Так, наверно, будет продолжаться до тех пор, пока ее судьба не решится
окончательно, пока ее не уведут или не скажут, что все кончилось хорошо и
она может жить, как жила, дальше. Тогда опять начнутся слезы, и, если все
обойдется, душа ее понемножечку начнет оттаивать. Ее тоже понять надо.
Кузьме стало невмоготу оставаться больше дома, и он ушел.
День стоял пасмурный и низкий, с тяжелыми обвисшими краями. Было тихо,
все вокруг выглядело заброшенным и неприбранным, будто один хозяин уже
выехал с этого места, а другой еще не нашелся. Так оно и было - не осень и
не зима. Осень уже надоела, а зима не шла. Крадучись ползли над избами
дымки, не осмеливаясь подняться в небо, словно время для этого еще не
наступило. С тоскливым видом, не зная, чем заняться, бродили по деревне
собаки. Выглядывали из окон ребятишки, но на улицу не шли, и улица была
пуста. Неприкаянно и сиротливо темнел за деревней лес.

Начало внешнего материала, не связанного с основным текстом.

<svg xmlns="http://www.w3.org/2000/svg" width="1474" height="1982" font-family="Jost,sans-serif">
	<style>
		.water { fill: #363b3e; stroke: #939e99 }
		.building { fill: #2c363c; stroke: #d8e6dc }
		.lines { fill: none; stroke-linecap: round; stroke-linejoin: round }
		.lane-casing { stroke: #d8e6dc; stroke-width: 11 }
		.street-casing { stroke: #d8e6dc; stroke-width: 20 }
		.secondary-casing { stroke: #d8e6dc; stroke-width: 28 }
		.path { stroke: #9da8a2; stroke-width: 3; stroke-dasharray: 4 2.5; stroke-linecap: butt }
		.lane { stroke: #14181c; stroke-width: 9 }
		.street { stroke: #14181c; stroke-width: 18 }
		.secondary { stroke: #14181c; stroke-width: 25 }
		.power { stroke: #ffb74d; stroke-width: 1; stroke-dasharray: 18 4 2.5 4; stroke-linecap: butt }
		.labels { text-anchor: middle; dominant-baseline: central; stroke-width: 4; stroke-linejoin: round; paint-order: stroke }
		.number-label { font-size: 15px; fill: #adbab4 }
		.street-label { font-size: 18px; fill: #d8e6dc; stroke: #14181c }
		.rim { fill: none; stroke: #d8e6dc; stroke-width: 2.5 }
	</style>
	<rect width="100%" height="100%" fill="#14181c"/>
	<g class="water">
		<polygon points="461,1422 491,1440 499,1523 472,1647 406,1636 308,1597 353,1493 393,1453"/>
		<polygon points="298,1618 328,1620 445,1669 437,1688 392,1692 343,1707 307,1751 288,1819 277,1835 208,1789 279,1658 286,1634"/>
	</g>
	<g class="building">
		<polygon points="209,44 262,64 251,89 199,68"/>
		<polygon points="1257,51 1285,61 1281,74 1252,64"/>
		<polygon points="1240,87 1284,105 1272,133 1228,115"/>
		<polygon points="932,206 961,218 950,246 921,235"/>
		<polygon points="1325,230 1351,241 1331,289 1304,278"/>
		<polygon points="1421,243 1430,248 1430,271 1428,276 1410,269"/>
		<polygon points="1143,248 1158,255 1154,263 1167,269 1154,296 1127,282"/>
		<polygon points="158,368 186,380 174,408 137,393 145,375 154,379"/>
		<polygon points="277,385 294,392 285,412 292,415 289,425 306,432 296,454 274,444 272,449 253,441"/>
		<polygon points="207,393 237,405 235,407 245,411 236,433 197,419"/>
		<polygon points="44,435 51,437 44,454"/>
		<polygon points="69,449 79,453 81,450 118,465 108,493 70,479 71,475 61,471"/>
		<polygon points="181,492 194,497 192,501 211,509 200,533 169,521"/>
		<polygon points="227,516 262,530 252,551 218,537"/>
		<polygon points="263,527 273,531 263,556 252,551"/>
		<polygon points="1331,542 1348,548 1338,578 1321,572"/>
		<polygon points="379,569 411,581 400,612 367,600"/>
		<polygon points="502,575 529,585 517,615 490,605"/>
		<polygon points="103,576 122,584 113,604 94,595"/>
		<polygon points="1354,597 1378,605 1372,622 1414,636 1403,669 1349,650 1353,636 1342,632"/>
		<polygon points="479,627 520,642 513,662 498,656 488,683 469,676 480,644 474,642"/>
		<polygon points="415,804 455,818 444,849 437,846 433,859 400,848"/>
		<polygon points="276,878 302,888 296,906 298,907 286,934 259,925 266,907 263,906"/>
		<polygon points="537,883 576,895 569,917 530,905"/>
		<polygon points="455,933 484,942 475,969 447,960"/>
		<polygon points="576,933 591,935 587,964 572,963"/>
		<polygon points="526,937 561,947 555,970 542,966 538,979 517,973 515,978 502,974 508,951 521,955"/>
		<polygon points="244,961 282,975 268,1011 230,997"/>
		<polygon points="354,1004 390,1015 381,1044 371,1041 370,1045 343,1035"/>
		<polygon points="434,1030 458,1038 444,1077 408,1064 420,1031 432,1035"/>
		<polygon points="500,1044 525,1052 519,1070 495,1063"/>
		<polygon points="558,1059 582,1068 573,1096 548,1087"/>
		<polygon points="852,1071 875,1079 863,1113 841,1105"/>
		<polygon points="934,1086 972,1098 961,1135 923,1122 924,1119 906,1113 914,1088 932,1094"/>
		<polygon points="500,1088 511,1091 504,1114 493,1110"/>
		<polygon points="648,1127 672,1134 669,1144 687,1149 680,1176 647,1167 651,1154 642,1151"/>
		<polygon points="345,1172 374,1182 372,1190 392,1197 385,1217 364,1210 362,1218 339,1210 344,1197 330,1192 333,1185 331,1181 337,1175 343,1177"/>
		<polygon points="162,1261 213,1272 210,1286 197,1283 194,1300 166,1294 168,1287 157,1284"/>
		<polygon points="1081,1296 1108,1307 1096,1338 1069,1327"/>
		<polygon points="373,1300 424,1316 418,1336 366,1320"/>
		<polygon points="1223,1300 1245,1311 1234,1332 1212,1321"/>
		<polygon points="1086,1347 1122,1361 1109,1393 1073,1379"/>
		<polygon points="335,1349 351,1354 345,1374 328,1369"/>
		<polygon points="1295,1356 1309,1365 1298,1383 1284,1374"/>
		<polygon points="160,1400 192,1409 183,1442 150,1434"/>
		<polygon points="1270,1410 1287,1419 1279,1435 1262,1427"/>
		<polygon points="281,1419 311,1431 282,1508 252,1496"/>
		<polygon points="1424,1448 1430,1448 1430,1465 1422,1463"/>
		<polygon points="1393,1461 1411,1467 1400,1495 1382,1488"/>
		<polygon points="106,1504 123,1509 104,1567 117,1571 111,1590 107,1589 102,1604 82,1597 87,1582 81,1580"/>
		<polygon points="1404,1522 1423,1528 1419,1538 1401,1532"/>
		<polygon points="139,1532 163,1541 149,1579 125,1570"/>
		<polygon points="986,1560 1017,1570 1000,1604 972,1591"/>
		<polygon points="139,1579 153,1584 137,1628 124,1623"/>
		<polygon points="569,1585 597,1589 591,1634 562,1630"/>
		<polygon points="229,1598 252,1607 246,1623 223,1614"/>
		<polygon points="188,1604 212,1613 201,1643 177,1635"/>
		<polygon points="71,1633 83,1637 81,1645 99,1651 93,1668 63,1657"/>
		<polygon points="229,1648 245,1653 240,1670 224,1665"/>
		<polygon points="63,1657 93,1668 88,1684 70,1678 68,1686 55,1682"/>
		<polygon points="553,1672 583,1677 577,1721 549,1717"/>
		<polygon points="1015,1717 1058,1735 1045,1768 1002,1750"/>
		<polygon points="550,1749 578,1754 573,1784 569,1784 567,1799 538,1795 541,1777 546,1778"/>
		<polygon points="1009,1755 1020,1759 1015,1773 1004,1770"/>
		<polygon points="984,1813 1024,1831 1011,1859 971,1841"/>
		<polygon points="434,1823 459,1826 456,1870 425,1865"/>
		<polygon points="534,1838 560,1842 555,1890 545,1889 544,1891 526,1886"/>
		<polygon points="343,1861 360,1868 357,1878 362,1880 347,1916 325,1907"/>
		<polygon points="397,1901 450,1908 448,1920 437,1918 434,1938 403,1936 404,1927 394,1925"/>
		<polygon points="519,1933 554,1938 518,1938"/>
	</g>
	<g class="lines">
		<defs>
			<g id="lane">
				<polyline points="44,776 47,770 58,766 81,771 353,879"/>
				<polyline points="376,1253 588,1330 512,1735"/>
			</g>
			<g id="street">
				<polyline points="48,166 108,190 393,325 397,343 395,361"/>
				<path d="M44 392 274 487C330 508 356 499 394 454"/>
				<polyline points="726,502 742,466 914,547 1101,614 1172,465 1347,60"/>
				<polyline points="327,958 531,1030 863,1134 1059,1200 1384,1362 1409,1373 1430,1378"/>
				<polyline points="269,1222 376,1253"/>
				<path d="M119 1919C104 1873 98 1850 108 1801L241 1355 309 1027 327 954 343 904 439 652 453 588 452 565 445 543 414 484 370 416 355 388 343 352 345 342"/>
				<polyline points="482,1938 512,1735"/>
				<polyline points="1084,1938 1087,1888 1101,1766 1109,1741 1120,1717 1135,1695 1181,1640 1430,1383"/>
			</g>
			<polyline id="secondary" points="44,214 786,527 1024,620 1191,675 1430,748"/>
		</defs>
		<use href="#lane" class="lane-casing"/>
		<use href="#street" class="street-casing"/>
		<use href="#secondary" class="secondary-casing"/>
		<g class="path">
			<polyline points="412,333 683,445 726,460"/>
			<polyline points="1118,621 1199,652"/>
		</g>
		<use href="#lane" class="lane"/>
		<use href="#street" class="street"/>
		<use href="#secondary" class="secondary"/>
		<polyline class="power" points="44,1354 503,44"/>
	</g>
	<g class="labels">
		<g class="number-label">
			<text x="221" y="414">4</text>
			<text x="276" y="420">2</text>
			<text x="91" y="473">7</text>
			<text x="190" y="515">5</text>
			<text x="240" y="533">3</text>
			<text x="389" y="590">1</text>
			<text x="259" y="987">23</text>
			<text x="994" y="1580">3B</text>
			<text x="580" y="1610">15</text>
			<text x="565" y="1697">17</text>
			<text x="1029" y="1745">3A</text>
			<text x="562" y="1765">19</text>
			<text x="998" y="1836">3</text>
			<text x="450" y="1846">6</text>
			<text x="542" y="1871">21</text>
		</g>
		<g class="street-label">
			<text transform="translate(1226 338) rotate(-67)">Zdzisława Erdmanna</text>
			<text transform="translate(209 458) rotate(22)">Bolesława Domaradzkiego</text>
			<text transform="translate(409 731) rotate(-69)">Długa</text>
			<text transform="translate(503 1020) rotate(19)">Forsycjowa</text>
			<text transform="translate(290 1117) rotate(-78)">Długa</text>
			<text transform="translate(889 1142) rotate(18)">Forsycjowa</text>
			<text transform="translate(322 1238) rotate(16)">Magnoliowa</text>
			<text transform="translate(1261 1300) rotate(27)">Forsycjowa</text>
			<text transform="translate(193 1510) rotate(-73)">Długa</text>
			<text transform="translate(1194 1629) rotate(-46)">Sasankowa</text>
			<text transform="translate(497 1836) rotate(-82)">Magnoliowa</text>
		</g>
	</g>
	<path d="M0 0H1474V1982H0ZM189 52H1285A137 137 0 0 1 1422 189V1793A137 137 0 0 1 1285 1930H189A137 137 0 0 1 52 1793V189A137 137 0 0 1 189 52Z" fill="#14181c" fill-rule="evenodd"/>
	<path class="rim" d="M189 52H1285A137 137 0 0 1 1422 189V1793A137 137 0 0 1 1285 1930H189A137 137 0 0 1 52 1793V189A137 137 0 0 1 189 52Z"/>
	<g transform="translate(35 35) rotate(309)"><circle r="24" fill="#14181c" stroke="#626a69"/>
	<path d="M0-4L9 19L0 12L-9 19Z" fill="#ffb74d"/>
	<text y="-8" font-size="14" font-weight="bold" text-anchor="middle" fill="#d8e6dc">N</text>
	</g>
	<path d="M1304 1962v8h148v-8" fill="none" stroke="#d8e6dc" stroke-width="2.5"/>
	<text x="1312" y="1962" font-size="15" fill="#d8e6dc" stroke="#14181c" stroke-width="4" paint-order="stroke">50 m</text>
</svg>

Все чего-то ждали. Ждали праздников, когда можно будет погулять. Ждали
зиму, когда начнется новая работа и повалят новые заботы. Ждали завтрашнего
дня, который будет ближе к праздникам и зиме. А этот день, казалось, всем
был без надобности, все его лишь пережидали. И только один Кузьме, для
которого он начался удачно, ждал продолжения этой удачливости, надеялся на
него.
Кузьма шел и думал, к кому лучше всего теперь зайти, но ничего не
надумал и, чтобы не возвращаться домой, заглянул в контору
Председатель спросил его:
- Как там у тебя дела?
- Да будто ничего.
- Много собрал?
- Пока немного.
- А сколько - можешь сказать?
- Если сегодня Евгений Николаевич привезет, двести пятьдесят чуть-чуть
не будет.
- И все?
- Пока все.
Председатель перебирал у себя за столом бумаги и был чем-то недоволен.
Хмурился, вздыхал. Захлопнул одну папку, убрал ее и достал другую. Спросил,
не отрываясь от бумаг:
- Где остальные хочешь брать? Есть какие-нибудь виды?
- Хожу вот, - пожал плечами Кузьма.
Председатель уткнулся в бумаги и молчал. Кузьма, чтобы не мешать ему,
хотел уйти.
- Сиди! - не сказал, а приказал председатель.